There is a profound conflict of interest between what is in the best interests of research, researchers, their institutions, their funding councils, and the tax-paying public that funds the research, on the one hand, and what is in the best interests of the publishing community on the other hand. RF's position is virtually identical with that of the publishing community, as expressed most vocally by Sally Morris of the Association for Learned and Professional Society Publishers (ALPSP).
The concerns of the publishing community are with preventing any risk of subscription cancellations that might be induced by self-archiving.

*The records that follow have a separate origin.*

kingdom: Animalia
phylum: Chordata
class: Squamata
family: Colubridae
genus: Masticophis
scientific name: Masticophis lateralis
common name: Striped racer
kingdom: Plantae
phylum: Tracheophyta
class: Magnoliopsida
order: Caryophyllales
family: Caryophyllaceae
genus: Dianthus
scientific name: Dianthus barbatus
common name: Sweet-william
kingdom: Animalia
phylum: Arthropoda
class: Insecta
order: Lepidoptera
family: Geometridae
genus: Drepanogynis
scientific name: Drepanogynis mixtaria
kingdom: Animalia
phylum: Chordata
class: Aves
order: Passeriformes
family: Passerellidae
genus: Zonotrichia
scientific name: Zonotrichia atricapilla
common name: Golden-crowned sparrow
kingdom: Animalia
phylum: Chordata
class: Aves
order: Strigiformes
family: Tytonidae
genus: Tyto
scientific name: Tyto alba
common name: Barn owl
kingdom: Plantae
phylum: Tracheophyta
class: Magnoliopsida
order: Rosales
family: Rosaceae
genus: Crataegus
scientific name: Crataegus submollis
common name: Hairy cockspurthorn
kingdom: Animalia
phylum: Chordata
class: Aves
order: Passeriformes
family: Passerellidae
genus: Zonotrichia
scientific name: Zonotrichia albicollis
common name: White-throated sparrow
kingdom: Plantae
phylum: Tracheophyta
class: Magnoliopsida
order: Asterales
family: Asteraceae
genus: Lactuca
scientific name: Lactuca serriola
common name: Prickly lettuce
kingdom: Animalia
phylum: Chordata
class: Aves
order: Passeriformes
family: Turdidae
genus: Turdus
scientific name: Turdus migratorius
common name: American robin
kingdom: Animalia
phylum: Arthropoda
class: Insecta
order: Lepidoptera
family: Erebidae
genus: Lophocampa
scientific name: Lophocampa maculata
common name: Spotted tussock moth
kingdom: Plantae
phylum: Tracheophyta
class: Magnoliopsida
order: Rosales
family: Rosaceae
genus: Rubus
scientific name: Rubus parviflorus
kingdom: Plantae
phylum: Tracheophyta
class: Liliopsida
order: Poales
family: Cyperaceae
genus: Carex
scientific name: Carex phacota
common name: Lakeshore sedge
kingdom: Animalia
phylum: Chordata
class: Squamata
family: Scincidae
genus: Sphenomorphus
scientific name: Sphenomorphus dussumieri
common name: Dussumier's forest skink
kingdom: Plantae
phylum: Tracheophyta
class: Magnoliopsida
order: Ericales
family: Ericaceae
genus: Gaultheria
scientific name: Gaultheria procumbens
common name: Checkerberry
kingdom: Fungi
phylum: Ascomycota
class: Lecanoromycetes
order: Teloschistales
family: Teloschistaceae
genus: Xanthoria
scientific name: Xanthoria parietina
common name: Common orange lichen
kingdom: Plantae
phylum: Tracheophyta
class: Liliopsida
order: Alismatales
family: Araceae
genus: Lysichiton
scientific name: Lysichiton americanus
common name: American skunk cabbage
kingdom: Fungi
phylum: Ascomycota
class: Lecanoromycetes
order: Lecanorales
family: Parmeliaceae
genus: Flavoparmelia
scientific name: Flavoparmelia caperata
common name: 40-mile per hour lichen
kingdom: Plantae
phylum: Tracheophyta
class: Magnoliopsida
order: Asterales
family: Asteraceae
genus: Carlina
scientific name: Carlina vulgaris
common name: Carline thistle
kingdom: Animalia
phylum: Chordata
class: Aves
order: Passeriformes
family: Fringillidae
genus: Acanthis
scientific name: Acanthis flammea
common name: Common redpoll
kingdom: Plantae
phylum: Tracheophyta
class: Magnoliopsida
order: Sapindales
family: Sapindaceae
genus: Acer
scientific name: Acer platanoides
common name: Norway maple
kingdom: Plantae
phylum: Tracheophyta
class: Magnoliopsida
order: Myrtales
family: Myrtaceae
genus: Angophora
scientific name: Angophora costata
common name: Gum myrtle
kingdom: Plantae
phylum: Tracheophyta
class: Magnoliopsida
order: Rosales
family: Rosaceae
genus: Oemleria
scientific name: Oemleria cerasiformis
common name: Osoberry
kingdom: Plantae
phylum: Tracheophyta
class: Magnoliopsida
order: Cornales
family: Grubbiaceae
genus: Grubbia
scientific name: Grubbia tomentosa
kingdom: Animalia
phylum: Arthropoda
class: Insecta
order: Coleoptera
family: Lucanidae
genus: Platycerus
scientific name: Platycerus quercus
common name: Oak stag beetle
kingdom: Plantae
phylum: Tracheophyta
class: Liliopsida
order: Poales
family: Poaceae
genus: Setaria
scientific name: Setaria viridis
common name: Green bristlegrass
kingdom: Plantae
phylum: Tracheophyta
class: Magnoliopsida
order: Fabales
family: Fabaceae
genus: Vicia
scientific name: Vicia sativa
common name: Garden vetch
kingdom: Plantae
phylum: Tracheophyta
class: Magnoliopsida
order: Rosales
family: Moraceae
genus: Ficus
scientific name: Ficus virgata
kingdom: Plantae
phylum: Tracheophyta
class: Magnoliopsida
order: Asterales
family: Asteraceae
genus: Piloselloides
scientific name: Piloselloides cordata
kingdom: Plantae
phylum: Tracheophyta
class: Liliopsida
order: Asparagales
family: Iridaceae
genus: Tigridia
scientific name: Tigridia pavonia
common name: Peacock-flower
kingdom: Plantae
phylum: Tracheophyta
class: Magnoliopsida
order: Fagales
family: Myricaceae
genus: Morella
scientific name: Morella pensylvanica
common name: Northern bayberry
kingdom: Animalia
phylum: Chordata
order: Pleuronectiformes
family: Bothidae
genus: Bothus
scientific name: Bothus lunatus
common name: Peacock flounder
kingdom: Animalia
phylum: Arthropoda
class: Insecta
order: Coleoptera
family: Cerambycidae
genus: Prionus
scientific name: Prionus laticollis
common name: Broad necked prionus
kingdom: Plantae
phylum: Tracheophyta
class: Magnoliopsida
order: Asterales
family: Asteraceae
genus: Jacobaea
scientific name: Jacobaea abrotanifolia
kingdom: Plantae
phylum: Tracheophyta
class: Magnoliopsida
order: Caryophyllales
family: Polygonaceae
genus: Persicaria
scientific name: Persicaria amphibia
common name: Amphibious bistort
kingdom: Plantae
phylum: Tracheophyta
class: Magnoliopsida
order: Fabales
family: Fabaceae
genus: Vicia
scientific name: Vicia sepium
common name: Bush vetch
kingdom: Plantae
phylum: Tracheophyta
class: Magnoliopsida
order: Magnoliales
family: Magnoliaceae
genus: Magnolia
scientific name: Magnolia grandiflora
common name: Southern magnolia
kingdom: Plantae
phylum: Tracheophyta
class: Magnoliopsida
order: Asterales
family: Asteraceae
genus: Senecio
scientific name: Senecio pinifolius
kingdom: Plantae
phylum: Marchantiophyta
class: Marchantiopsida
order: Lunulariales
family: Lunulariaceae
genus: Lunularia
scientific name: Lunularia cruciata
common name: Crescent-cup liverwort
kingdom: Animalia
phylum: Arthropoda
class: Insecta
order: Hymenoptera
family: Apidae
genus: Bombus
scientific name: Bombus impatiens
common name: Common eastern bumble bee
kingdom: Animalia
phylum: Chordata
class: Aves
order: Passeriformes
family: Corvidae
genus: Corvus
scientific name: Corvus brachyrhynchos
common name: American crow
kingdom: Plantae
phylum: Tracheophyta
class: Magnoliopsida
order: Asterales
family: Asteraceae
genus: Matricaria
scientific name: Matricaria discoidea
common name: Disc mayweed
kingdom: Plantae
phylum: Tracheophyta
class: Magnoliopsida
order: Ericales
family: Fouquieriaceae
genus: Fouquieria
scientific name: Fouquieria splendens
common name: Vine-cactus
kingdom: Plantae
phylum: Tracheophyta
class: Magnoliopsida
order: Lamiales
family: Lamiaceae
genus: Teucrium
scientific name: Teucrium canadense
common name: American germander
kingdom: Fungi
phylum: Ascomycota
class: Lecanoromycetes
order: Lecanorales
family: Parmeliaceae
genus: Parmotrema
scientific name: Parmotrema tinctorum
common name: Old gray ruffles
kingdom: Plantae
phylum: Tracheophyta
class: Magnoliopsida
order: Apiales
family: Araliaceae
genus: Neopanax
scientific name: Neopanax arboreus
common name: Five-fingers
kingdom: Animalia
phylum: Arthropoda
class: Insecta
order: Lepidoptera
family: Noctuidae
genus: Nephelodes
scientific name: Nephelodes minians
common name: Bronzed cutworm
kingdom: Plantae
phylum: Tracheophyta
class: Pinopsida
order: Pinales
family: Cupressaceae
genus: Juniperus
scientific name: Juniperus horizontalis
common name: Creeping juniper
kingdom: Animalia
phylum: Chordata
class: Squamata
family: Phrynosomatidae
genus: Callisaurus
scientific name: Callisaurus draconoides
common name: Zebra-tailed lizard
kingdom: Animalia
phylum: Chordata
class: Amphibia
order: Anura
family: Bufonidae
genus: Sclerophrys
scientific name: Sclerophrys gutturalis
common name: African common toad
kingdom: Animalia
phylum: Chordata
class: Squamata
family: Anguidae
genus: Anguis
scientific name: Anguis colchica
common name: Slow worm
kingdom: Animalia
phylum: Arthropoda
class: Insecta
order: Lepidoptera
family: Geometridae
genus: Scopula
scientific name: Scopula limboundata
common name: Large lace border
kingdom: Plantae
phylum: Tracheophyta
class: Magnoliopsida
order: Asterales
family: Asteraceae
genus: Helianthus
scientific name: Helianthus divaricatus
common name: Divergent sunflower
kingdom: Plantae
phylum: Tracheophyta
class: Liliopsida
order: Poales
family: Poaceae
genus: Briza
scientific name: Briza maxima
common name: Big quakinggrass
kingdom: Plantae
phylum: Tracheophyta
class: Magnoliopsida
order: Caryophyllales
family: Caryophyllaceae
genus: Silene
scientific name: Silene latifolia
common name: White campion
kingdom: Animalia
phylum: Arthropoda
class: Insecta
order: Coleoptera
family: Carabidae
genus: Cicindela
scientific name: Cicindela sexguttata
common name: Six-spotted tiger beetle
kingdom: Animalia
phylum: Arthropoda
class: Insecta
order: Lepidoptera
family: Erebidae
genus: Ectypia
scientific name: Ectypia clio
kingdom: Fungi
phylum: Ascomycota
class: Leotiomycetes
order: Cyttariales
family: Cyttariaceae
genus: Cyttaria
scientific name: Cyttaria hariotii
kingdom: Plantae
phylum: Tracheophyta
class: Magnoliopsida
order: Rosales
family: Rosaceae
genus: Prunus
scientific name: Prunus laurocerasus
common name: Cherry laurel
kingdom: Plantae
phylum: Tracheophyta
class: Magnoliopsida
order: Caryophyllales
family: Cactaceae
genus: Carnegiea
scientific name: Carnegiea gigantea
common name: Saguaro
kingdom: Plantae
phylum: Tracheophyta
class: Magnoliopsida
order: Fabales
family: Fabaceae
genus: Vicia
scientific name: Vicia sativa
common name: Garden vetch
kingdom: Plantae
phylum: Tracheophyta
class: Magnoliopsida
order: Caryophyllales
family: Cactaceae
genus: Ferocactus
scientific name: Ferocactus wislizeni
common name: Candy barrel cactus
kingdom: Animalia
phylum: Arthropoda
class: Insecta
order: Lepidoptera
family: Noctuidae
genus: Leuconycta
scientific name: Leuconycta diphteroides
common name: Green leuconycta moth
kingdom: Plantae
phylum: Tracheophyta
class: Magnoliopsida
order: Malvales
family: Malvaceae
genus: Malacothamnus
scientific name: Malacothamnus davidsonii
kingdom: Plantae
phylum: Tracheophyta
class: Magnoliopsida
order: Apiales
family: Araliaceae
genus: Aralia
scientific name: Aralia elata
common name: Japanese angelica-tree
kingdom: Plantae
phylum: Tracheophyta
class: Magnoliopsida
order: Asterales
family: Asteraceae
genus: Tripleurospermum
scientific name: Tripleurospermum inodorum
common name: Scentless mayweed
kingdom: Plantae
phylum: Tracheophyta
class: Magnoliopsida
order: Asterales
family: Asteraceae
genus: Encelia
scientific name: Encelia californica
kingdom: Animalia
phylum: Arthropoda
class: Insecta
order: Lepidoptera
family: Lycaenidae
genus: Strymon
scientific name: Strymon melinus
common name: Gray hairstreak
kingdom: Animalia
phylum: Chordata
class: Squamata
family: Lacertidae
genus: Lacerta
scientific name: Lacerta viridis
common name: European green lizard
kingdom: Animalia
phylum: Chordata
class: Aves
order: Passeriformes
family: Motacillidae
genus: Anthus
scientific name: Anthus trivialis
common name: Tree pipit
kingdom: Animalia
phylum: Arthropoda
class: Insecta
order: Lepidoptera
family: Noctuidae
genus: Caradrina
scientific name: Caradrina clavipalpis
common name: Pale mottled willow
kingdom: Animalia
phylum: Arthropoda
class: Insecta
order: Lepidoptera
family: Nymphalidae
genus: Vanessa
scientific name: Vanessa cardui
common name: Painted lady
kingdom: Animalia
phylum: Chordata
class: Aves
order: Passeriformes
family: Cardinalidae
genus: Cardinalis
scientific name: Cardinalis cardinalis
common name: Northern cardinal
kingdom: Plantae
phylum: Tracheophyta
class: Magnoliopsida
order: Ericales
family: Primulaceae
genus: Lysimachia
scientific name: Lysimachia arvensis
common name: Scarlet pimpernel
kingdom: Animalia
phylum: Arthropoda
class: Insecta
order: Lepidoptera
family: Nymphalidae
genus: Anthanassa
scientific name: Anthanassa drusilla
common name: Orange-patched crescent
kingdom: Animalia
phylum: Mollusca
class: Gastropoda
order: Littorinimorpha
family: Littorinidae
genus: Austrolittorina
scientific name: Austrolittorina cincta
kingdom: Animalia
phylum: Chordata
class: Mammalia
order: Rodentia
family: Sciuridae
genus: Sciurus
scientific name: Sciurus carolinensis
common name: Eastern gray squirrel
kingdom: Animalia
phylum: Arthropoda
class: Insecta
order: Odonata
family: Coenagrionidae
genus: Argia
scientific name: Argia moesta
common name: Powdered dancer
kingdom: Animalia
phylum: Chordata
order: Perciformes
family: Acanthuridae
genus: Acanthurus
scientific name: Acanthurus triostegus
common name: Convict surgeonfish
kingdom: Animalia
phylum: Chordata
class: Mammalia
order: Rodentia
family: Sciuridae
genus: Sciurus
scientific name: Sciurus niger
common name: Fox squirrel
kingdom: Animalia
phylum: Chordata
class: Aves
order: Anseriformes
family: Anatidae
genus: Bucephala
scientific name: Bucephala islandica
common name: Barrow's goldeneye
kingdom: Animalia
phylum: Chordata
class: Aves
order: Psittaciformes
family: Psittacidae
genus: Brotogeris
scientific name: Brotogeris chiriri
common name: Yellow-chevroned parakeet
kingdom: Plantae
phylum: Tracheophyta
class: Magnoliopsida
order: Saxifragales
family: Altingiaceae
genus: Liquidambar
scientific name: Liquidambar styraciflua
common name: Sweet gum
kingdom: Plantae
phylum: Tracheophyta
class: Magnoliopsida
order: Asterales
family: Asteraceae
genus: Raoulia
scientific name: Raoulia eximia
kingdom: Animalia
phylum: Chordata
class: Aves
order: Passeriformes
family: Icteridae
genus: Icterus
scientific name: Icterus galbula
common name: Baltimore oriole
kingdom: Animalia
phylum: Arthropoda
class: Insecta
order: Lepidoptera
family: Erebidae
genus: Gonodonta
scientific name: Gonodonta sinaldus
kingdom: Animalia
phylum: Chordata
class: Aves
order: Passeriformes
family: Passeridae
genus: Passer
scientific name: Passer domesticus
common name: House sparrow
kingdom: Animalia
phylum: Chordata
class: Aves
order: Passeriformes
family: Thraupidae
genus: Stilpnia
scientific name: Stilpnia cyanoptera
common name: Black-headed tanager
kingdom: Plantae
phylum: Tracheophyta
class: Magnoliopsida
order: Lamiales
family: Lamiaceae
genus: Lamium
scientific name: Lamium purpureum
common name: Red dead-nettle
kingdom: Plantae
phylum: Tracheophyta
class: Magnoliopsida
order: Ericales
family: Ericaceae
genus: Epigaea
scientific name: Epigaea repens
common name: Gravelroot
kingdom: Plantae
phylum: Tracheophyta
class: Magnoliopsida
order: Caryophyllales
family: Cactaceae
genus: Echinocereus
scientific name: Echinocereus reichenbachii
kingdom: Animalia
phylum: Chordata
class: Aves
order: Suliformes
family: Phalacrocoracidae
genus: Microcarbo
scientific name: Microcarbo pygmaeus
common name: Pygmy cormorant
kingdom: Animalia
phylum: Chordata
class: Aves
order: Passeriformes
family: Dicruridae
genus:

But self-archiving has now been going on for over 14 years, and in physics reached 100% in some fields years ago, yet both of the major physics publishers (APS and IOP) report that (1) they detect no diminished subscriptions due to self-archiving, (2) they do not consider self-archiving a threat, and (3) they cooperate with and even host a mirror site of the Physics self-archives at their own websites.
Hence the hypothetical risk from which publishers seek protection does not even
have any objective evidence in its support, all evidence being that
self-archiving and journal-publishing co-exist peacefully. In contrast, the
objective evidence for the actual benefits of self-archiving to research exists
and is very strong: Articles that are self-archived are cited (hence used,
applied and built upon) 50%-250% more than articles that are not. I did a
matchbox calculation showing that since only 15% of UK articles are currently
being self-archived this amounts to a loss of at least 50% x 85% = £1.5 billion
worth of potential return on RCUK's annual £3.5 billion research investment,
reckoning that return in terms of lost potential research usage. RF
wrote:
"This argument... [not] peer-reviewed or published... is so
ludicrous it would be a waste of space bothering to knock it down."
A transparent match-box calculation whose outcome seems to be uncongenial to
some ears is discounted by RF for not having been "peer-reviewed." One wonders if, following the same logic, RF would have discounted the following unrefereed observation:
Prior (published) evidence has shown that placing unused batteries (cost, £1 apiece) in the refrigerator increases their hours of usage by 50%, but only 15% of users refrigerate them. We accordingly point out here the following match-box calculation: The 85% of battery-users who are not refrigerating their batteries are losing 50p's worth of potential usage, hence 50p's worth of value for their money.
Ludicrous? In need of peer review? A waste of space to bother refuting? Or dismissed only as a consequence of having listened only to the battery-makers who say that self-refrigerating "will stop new battery-makers being launched and cause existing battery-makers to close" rather than to the needs of the battery-using (and subsidising) public?